But as he approaches the end of his lucrative BBC contract in July, there doesn't seem to be much on the table after all. Sky, which was tipped in January as an organisation with the money to keep Ross in the manner to which he is accustomed, said yesterday that it was not interested. "We are not in discussions with him, he's not someone we are talking to."

ITV, whose director of television, Peter Fincham, worked with Ross at BBC1, is also cool. Sources say they are "not in the market for a golden handcuffs deal".

And Channel 4, which is where Ross began his television career, is also getting cold feet over a deal that would have earned the presenter's own production company, Hotsauce, a reported £10m. Discussions that have taken place over a period of several weeks have been put on hold pending the arrival of new chief executive, David Abraham, who arrives from UKTV in May.

It is understood that senior Channel 4 executives, who know that Abraham has a brief to change the editorial direction of the organisation, are unwilling to conclude a deal which could look like a first statement of intent from the new regime. It is also likely that those executives had sensed from Abraham a reluctance to make a commitment to a two-year project which would reportedly guarantee production of 20 chat shows by Hotsauce.

That leaves America. "Ross may pursue career in America after quitting the BBC," ran one headline after the presenter said he would not be renegotiating an extension to his three-year contract with the corporation worth £18m. Much was made of a comment by Ross on Twitter, of which he is a prolific user: "It's annoying but someone has flown in from LA so it would be rude not to show up!"

> [Provided records]
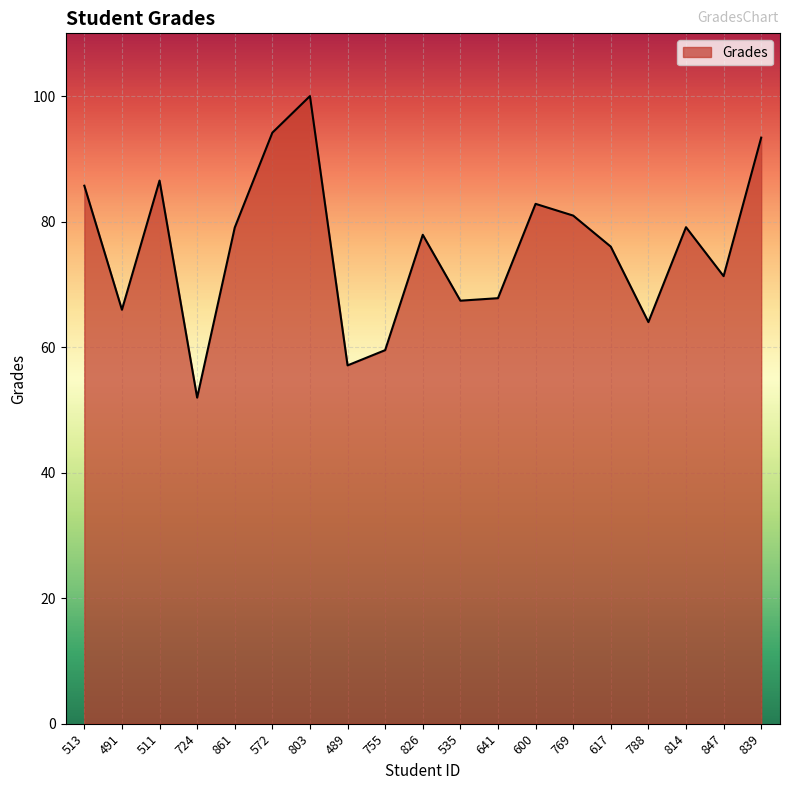

At which label does the data first exceed 77?

513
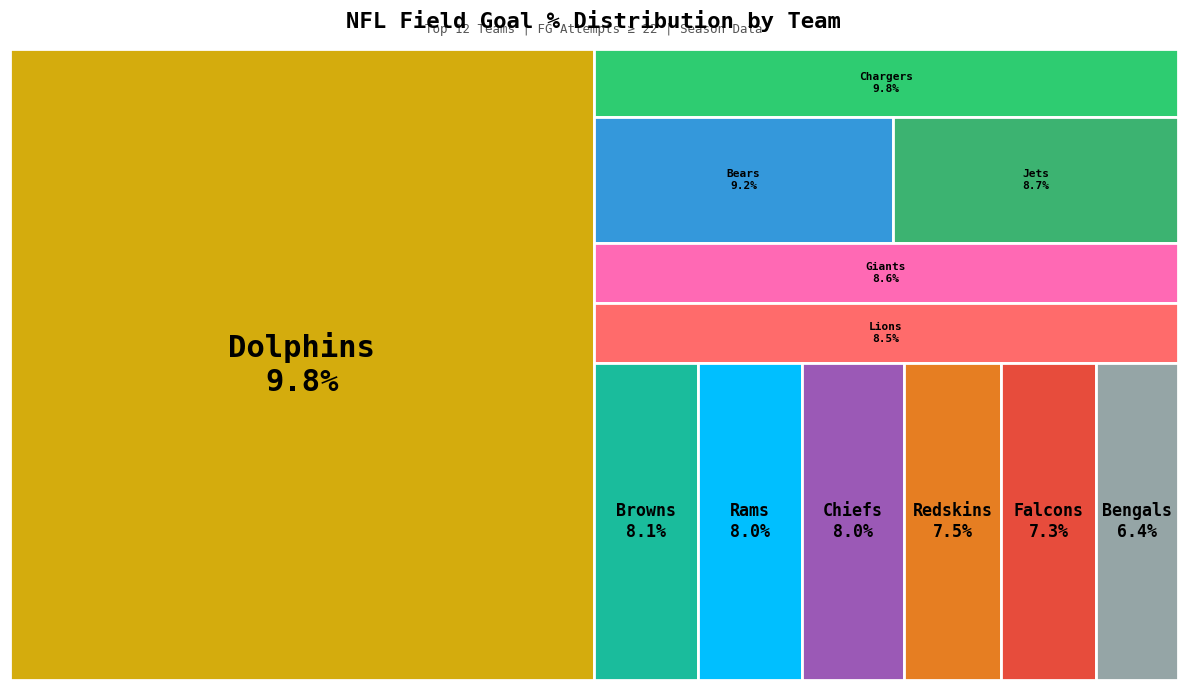

What percentage is the Rams slice, to the nearest percent?

8%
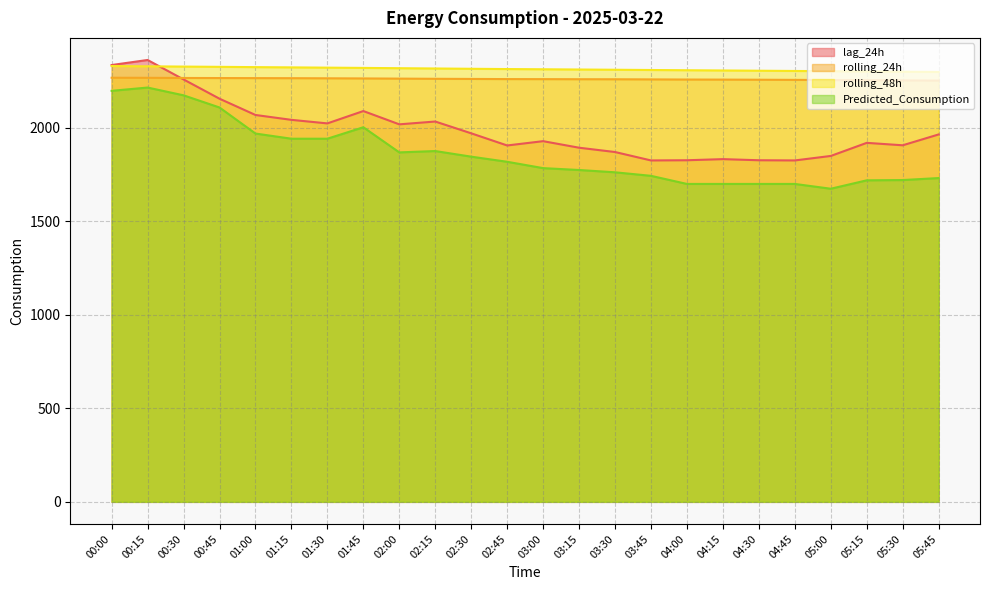

Which series has the largest total across all categories?

rolling_48h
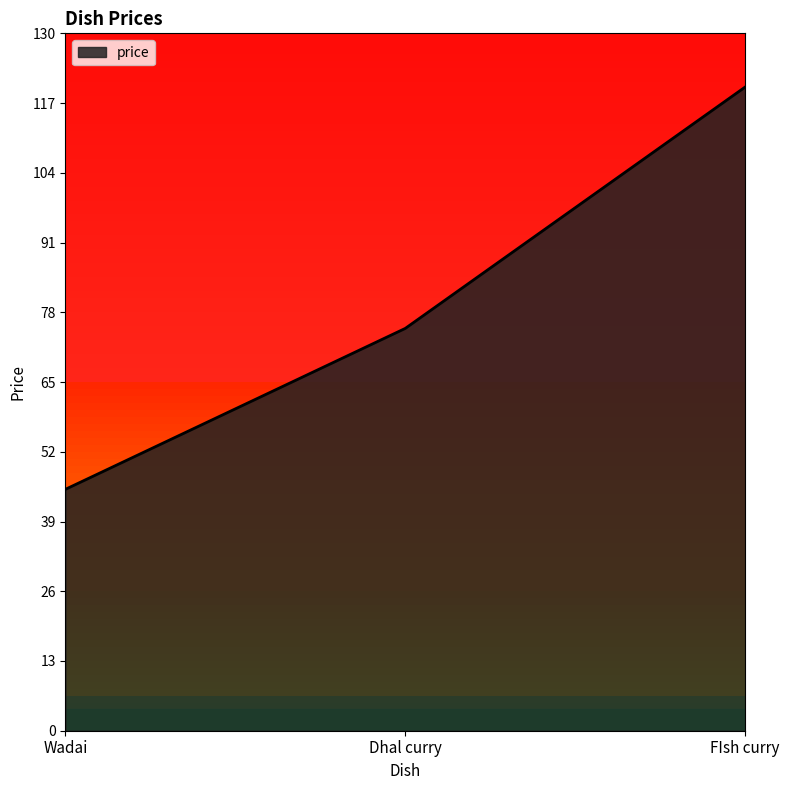

What is the difference between the values at Dhal curry and FIsh curry?

45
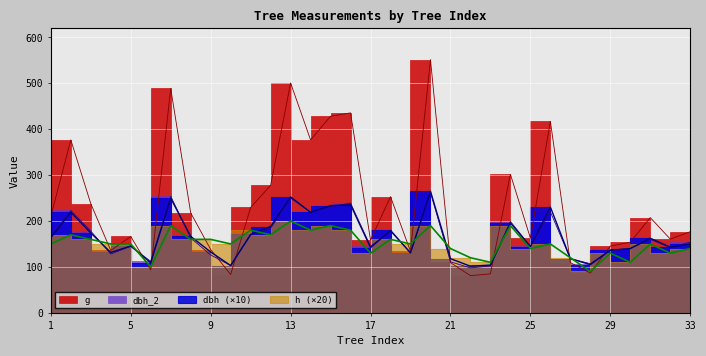

What is the minimum value shown in the chart?

80.9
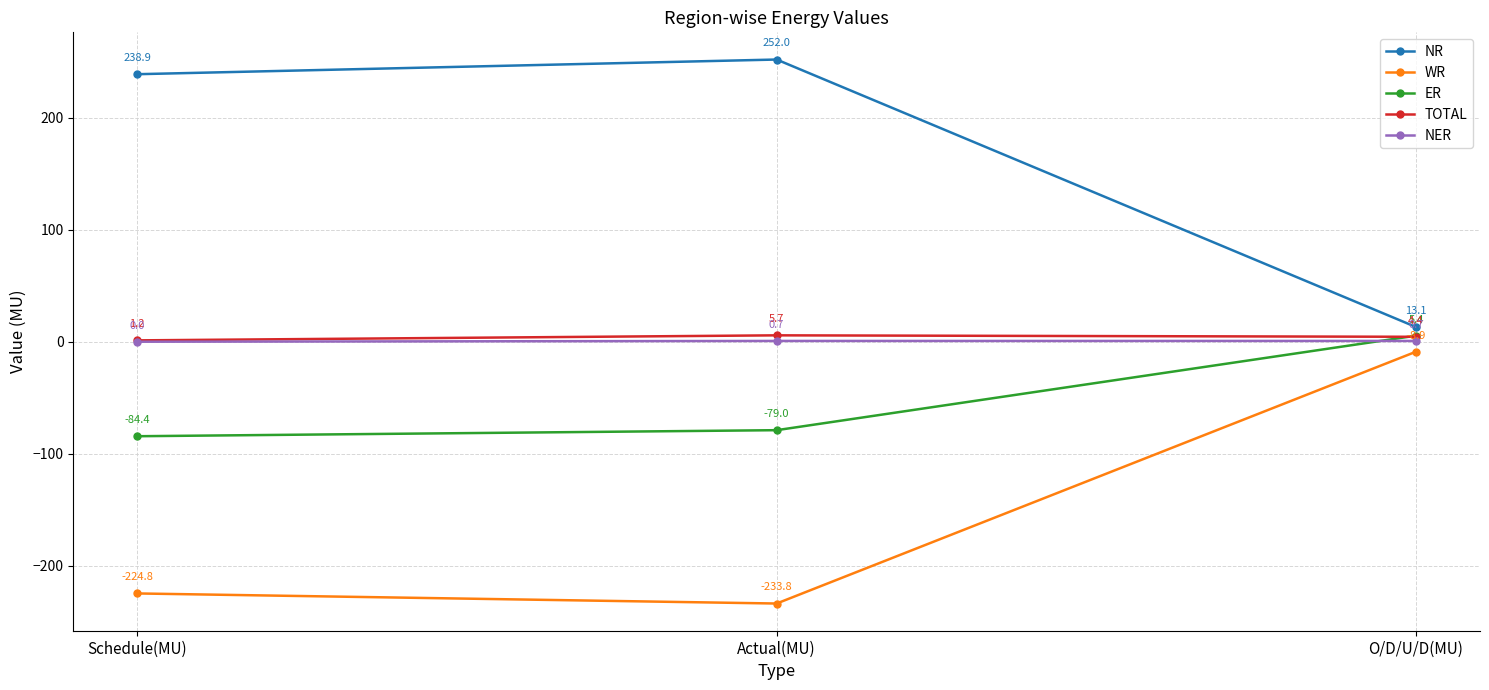

Between Actual(MU) and O/D/U/D(MU), which series saw the biggest shift?

NR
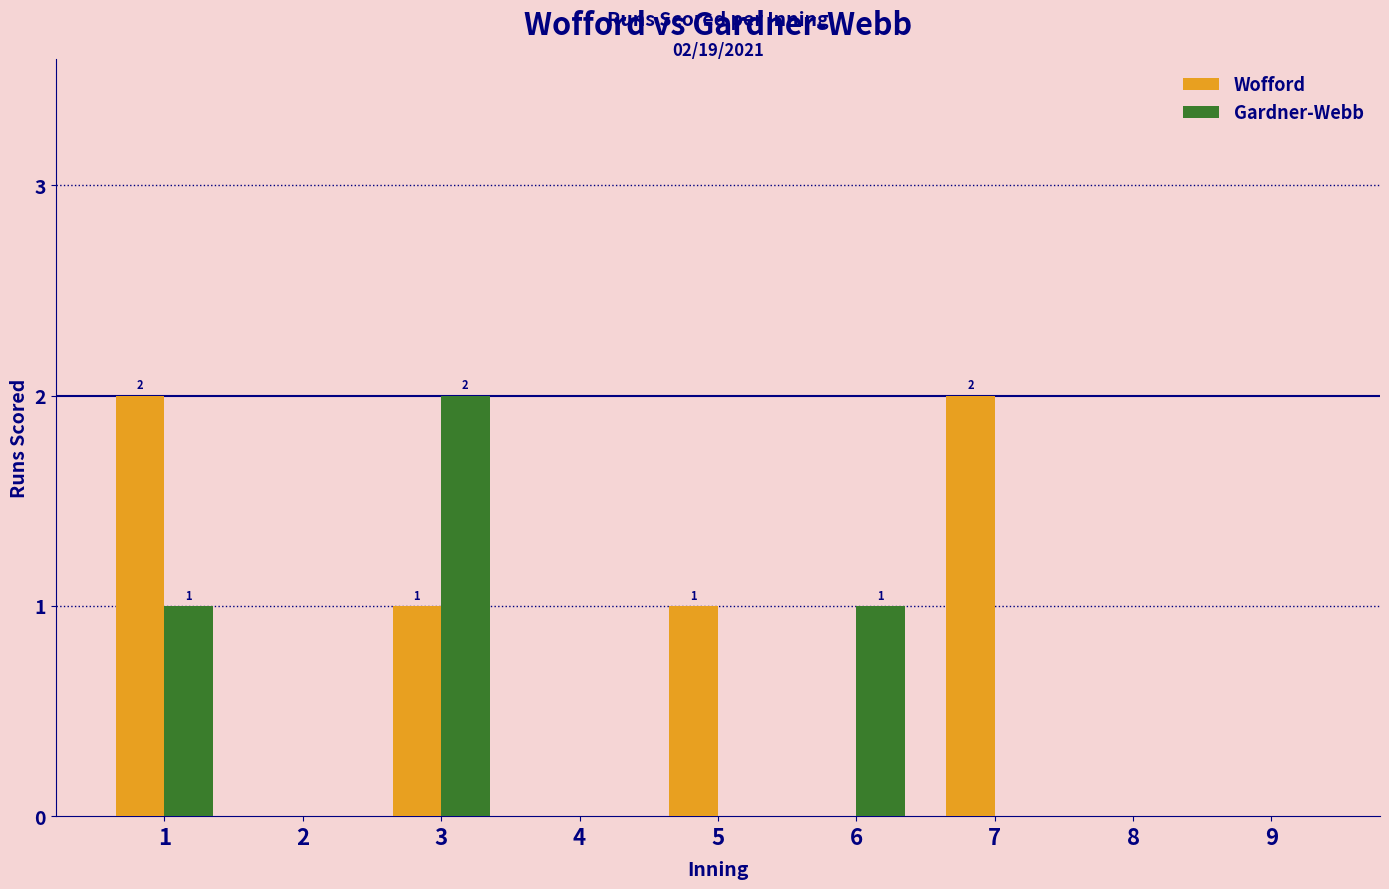

What is the greatest value displayed?

2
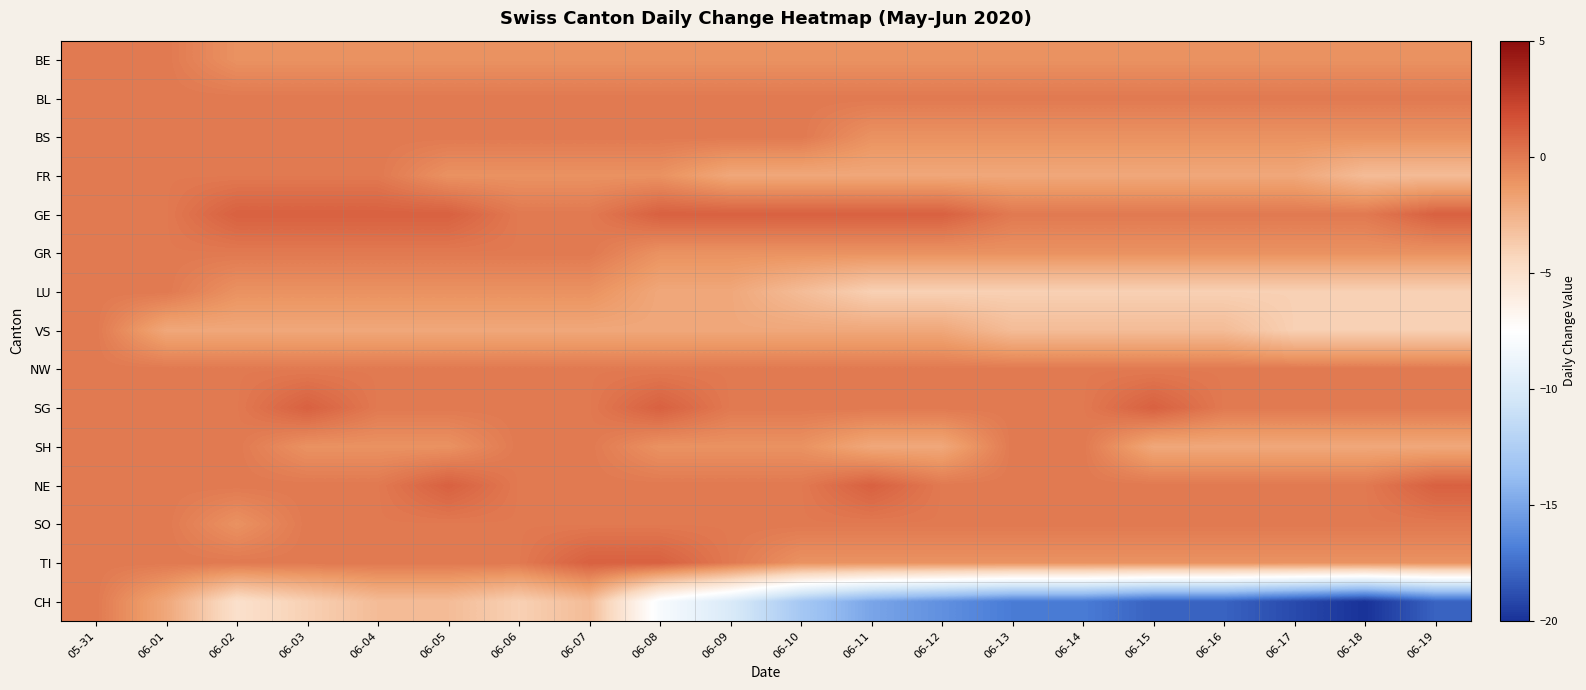

Count the number of data series in this chart.

15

> [Tasks to carry out]
A: Please rewrite the stretch of records from the line containing "What is the difference" through the end of the records, replacing "chart" with "graph" and keeping everything else the same. Omit the pictures from your answer.
B: Carry on the article about Ross's prospects after his BBC contract, starting from where it stops.

> [Answers for the exercise]
A:
What is the difference between the values at Dhal curry and FIsh curry?

45

What is the minimum value shown in the graph?

80.9

Between Actual(MU) and O/D/U/D(MU), which series saw the biggest shift?

NR

What is the greatest value displayed?

2

Count the number of data series in this graph.

15

B:
How realistic is the idea that Ross could emulate the American success of British entertainment television stars such as Simon Cowell and Piers Morgan (albeit in the talk show genre)? An American television producer in the late-night arena said there were no obvious openings for Ross. "It's over-saturated right now. It's not a good time to be starting a new talk show over here. Conan O'Brien will be starting his in the Fall, that will take the Fox slot. There aren't really any other openings. You have Jay [Leno] returning and [David] Letterman is not going anywhere after his scandal. Jimmy Fallon is doing really well and Jimmy Kimmel has a late-night show. And there's Craig Ferguson who, for some reason, some people love. We are full."

Ross has attracted attention Stateside, partly for his ability to attract Hollywood stars on to his BBC show, Friday Night with Jonathan Ross, and partly because of the language he has used in interviewing them, particularly his obscene propositioning of Gwyneth Paltrow. But he has also attracted criticism, notably from Fallon, who accused the Briton of copying his idea of asking a guest to solemnly read the lyrics to Lady Gaga's song "Poker Face". "Jonathan, what's going on?" Fallon said on air. "What's the deal, buddy? Can we help you? He's run out of ideas."

Steven Gaydos, an executive editor of Variety magazine in Los Angeles, was more polite. "I don't see it immediately but there was a man named David Frost who did quite well in the United States," he said. "When Jim Carrey was on [Ross's] show he was being incredibly zany and Jonathan Ross kept up with him every bit of the way. Does he have the chops? Absolutely." But according to Edward Helmore, a New York-based media writer, Ross's style might be too crude for American audiences. "I don't think Americans like overt vulgarity. We are in a really conservative period, it's really prudish here now," he said. "Lots of British stars, like Robbie Williams, come over wanting to sell the cheeky chappie, slightly foppish Britishness and it often falls flat. Simon Cowell works because he plays to what American entertainment expects from a British accent; bitchy, cutting and belittling. He's like the bad guy in the James Bond movie."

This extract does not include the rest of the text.